- What to work on
Can you update the column on the Anglican Consultative Council meeting by writing it out again, beginning at the words "By now you should" and stopping after "the Anglican family.", with "observers" replaced by "guests"?
══ Text section ══
By John Bryson Chane
Washington Window
Vol. 73, No. 9, September 2005

By now you should be aware of the results of the Anglican Consultative Council Meeting held earlier this summer in Nottingham, England. At the request of the Primates, both delegations from Canada and the United States attended as observers rather than as voting participants. The Episcopal Church did so—on the authorization of its Executive Council—in order to keep peace in the Anglican family.

During the meeting, representatives of our church presented To Set Our Hope on Christ, a paper laying out the Scriptural rationale for our decision to consecrate a gay man to the episcopate and to authorize a “local option” for blessing same-sex relationships. The document, to my way of thinking, is honest and persuasive. In addition to explaining why our General Convention voted as it did, it also provides the Anglican Communion with an insight into our history as a Church created out of the newly formed United States following the American Revolution. Our style of governance-in which laity, clergy and bishops share decision-making power-is unique in the Anglican Communion.

The report provides a comprehensive index of the hard work the Episcopal Church has done in studying the cultural, theological and biblical aspects of human sexuality since the 1970s. This extensive work has been neither studied, nor, in many instances, even acknowledged by many of our Church’s critics. As a result, there is much misinformation afoot regarding the thoughtful, deliberate manner in which we arrived at these controversial decisions. This misinformation continues to divert much of the Episcopal Church’s physical and human resources from domestic and global mission imperatives that the Gospel of Jesus Christ calls us to embrace.

One very disturbing outcome of the ACC meeting in Nottingham was the Council’s decision to admit Primates to membership on the Council. To this point, the Anglican Communion has been held together by four “Instruments of Unity”: the Archbishop of Canterbury, the Lambeth Conference, the Anglican Consultative Council and the Primates Meeting. We are not a Church dominated by a Curia of Primates and Bishops. And yet that seems to be the direction in which we are heading. This is fearful indeed given the rhetoric of some of the Primates claiming new authority for themselves. The well-balanced essence of Anglicanism, as it has been handed down through the ages, is now under attack by a few who presume to speak for many.

One of the most outspoken of this small group of men who presumes to speak for the entire global Communion is the Most Rev. Peter Akinola, Primate of Nigeria. Archbishop Akinola has almost single-handedly led the attack against the Episcopal and Canadian churches with his zealous pronouncements against homosexuality. More recently, he has set his sites on the Church of England.
═══
══ Record extracts ══
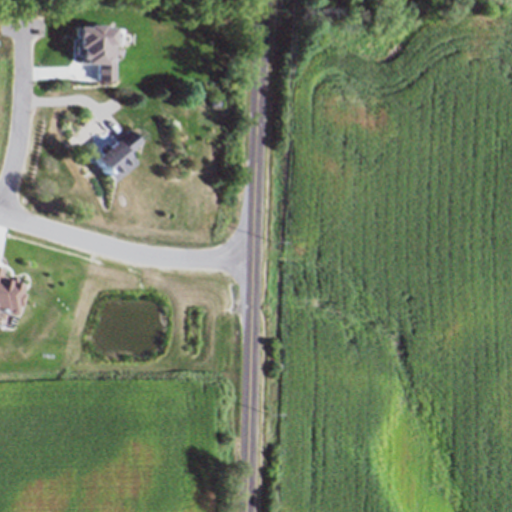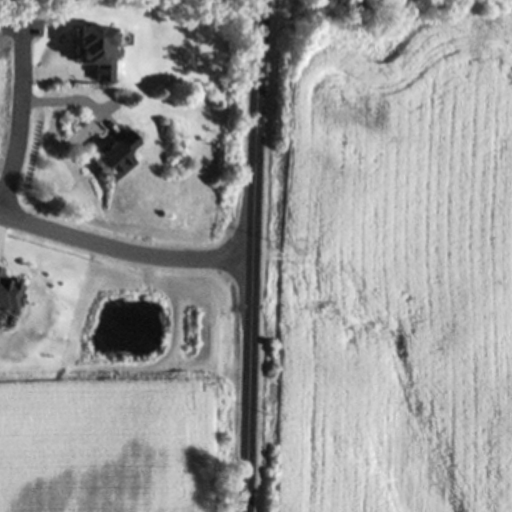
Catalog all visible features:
road: (16, 108)
building: (112, 152)
building: (109, 157)
building: (0, 175)
road: (123, 251)
road: (253, 256)
crop: (395, 259)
═══
- Full solution
By now you should be aware of the results of the Anglican Consultative Council Meeting held earlier this summer in Nottingham, England. At the request of the Primates, both delegations from Canada and the United States attended as guests rather than as voting participants. The Episcopal Church did so—on the authorization of its Executive Council—in order to keep peace in the Anglican family.